Linda Colley

British historian

Linda Colley (born 13 September 1949) is an English academic historian specialising in British, imperial and global history from 1700.


  • One of the ways in which all universities could contribute substantially to their home societies is by helping students obtain a better understanding of the development and interdependencies over time of our seemingly fragmented globe.
  • Dramatic in their scope though the maritime empires once were, it is overland empires that have proved more resilient, and variations of them are still with us. The United States, Russia, China and India call themselves nation-states, but all of them are in reality products of, and marked by, different imperial enterprises; and their respective rulers on occasion still behave accordingly. Think of Donald Trump’s casual suggestion last August that the US purchase Greenland. At the time, many put this down to Trump being Trump. In fact, he was acting in conformity with many of his predecessors. US presidents proposed purchasing Greenland in the 1860s and 1940s, and American politicians did succeed in buying other vast tracts of land, Alaska, for instance, and the huge Louisiana Purchase in 1803.
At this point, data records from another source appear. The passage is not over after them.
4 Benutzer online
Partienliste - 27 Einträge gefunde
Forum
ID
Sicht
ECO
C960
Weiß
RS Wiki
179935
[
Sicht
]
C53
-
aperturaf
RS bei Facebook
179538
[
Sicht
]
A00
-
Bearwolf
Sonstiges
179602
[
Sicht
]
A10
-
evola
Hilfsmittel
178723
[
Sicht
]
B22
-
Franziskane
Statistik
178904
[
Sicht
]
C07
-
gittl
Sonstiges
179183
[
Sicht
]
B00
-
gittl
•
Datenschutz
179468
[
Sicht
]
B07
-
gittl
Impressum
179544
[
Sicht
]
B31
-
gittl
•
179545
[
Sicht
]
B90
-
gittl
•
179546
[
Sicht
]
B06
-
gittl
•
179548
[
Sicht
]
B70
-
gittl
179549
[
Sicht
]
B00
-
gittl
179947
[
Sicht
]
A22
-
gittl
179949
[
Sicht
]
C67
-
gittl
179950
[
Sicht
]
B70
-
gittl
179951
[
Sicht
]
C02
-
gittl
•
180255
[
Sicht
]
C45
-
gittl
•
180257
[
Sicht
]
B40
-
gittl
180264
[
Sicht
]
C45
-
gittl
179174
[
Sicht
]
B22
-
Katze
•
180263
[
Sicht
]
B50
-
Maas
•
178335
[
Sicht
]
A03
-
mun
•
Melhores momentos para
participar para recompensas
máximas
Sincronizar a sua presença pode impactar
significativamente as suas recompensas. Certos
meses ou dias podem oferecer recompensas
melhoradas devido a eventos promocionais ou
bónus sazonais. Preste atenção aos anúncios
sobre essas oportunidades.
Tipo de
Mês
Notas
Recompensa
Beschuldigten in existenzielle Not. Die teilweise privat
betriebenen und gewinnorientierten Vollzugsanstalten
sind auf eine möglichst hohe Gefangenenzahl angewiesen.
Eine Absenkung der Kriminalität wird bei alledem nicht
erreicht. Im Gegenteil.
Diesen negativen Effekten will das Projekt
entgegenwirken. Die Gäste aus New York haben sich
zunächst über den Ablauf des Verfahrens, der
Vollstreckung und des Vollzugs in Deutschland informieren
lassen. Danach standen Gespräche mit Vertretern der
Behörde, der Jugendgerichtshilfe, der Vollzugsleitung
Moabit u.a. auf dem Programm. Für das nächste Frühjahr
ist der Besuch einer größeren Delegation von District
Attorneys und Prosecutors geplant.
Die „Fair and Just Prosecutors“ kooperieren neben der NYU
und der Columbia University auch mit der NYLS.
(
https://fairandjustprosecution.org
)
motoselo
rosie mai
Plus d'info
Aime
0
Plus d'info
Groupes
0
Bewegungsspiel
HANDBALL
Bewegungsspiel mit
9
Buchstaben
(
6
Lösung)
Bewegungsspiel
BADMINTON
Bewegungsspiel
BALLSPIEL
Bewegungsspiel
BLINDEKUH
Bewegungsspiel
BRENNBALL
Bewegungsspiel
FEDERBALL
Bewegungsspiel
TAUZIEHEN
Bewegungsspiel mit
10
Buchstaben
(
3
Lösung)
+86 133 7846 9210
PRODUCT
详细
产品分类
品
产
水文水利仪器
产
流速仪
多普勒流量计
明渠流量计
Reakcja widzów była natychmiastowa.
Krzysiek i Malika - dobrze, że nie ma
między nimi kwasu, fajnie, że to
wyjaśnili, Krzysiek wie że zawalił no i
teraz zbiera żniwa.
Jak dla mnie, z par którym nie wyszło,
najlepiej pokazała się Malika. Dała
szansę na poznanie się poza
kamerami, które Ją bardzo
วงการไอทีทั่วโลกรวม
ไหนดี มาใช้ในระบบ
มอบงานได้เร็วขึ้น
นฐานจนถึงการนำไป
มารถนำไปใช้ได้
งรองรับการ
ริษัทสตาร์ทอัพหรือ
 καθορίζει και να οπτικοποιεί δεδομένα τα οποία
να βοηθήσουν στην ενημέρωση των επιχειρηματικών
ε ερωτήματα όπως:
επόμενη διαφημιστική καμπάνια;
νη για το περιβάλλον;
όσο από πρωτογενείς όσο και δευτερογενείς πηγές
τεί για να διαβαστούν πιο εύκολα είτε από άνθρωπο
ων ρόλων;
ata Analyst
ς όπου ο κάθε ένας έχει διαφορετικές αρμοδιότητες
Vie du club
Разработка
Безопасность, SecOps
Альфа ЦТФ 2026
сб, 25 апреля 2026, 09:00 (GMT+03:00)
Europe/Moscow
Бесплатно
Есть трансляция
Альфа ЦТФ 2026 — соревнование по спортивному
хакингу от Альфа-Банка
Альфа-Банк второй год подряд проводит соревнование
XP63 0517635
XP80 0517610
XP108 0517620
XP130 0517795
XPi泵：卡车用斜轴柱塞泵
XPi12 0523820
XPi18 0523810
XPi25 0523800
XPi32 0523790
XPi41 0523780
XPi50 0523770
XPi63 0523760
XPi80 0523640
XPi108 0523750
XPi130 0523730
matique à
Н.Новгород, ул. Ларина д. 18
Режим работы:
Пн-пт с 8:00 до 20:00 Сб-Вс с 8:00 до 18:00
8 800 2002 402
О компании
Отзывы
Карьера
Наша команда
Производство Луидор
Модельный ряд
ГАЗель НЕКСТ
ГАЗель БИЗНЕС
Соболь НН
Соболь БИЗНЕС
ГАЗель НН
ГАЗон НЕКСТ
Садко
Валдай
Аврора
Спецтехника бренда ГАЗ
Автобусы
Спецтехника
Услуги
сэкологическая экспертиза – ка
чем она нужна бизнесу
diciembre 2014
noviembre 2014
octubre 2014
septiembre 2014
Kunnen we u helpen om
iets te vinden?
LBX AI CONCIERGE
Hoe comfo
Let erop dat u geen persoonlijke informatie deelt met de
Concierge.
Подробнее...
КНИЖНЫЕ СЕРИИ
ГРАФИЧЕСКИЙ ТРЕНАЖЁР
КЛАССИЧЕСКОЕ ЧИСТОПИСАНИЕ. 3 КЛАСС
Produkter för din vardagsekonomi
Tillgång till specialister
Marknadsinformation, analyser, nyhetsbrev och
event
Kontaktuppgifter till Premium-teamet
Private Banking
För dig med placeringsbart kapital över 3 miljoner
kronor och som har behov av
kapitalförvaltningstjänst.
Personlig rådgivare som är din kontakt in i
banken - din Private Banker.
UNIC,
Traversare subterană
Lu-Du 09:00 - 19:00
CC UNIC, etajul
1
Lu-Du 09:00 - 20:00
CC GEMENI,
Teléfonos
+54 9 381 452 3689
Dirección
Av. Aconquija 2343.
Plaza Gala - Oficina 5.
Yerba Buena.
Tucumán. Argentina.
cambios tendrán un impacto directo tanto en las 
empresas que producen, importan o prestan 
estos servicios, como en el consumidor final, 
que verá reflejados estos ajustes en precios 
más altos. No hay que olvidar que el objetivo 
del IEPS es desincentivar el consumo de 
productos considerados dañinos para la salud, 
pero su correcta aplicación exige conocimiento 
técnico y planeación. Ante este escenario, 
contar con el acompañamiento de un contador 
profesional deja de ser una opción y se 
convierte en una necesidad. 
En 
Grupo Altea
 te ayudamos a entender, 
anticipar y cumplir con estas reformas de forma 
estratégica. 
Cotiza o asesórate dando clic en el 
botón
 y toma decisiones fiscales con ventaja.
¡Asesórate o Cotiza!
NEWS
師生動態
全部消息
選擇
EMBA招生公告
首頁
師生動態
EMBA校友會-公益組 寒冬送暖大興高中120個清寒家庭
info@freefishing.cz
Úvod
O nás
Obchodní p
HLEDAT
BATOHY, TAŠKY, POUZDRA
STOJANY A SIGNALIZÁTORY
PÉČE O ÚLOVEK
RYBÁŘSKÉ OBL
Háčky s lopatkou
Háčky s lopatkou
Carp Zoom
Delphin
"Can history help?" (2018)

"Can history help?" (March 22, 2018)
  • The men who dropped an atomic bomb on Hiroshima on 6 August 1945 were deploying technology that had taken decades to develop. Nonetheless, in carrying out that act, these US airmen did effect an almost immediate transformation in the nature of warfare and in attitudes towards it.
  • Consider the terrible outbreak of plague in the 14th century known as the Black Death. Europe suffered disproportionately, losing perhaps 50 per cent of its total population. One result of this, however, was that the living standards and wages of many of those who survived seem to have improved. This, it has been suggested, led in time to a marked increase in Europeans’ food consumption and demand for consumer goods. And this rise in demand may well in turn have contributed to the increasing number of European trading voyages across the world’s oceans in the 15th, 16th and 17th centuries.
  • Given the current bitter polarisation of political allegiances, it is important to remember that national groupings have never been homogeneous and are rarely static. Of course, there are some persistent habits and patterns of thought and behaviour in all long-standing states. But countries and their populations are not just mixed in terms of ethnicity, politics, religion and much more, they also change over time, sometimes rapidly and radically.
  • Perhaps the most recurring and paradoxical trigger of change in human society has been war.
  • The second amendment, passed in 1791, allowing US citizens access to arms, was manageable when most firearms were muskets that took minutes to load.